Know Your Temperament

“We used to think of bullies as socially awkward or insecure. Research has shown that bullies are often very savvy, says Dr. Rebecca Mannis, a learning specialist. “They can pick out which people will be more sensitive and which potential victims might be able respond or stare them down.”

Knowing how your child’s emotional makeup influences their behavior will help you determine what options are available to them to respond to bullying. Dr. Mannis says that some children are more impulsive than others, while others are more anxious and some are more willing to let things go.” A youngster who is more focused may find it difficult to come up with a rebuttal. It is unrealistic to expect a student to be witty.

You don’t want a child with a short temper to verbally fight with a bully. This temperament child is more likely to get distracted and give the bully what they want. Worst-case scenario? You let your kid say something that is inappropriate, or escalate the situation to the point of physical violence.

Assess Your Comeback Skills for Bullies

Children learn how to react to bullies by practicing. Dr. Mannis says that some children are more agile than others. However, other kids have trouble understanding language. How can you expect a child who struggles to find words to respond to bullying situations to be able to react to the bully if they are unable to retrieve them?

You can spend some time brainstorming the best comebacks for your child, based on their personality. Then play a game of roleplaying to see what you come up. Because you can adapt them to different learning styles and learning paces, this preparation is very effective. Ask your child what a bully would say to them and then brainstorm the possible responses. Once you have scripts that work for you, have some fun with them.

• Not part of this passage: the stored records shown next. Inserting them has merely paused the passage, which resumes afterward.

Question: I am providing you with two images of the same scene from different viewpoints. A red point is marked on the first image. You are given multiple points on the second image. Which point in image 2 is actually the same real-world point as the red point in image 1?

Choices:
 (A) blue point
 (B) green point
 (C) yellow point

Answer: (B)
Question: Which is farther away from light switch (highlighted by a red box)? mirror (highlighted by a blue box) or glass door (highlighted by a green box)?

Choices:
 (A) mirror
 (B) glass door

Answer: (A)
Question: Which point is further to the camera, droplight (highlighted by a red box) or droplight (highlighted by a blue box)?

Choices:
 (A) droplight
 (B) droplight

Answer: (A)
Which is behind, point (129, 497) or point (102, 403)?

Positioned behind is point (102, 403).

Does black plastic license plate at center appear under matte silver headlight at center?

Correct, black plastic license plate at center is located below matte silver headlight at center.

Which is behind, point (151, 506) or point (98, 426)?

Use silly put-downs to make it light. You can also allow your child bully you by switching roles. You can add humor to the situation to allow them to concentrate on the solutions you have developed together. Flipping roles allows you to show them what you want to see.

Simple and easy-to-remember responses are key to successful bully comebacks. A simple one-word response, such as a confidently delivered “whatever,” can allow your child the space and time they need to get out of the situation. Dr. Mannis suggests that you find one-off solutions that can disengage the bully without allowing for escalated or need to retort.

Read the Room

A bully at school on a weekend will require a different response than a bully in class. For the former, you might need to be more assertive and direct in your de-escalation while for the latter, you will need to reach out to an adult. If a school has a zero tolerance policy, your child may be allowed to engage in very brief banter. Other situations might require or allow for more assertiveness to disengage a bully.

Your child will be able, if they take a deep breath and assess the threat posed by bullies, to determine their exit strategy. If the bully is large or has a wide age gap, they may need to flee faster and seek physical safety. A bully with a similar background can find a more calm and deliberate way to resolve the situation.

Dr. Mannis states that even if they are protected from certain things, we must prepare our children. We want our children to be in situations that foster kindness and compassion, but we must equip them if they are to manage social cruelty.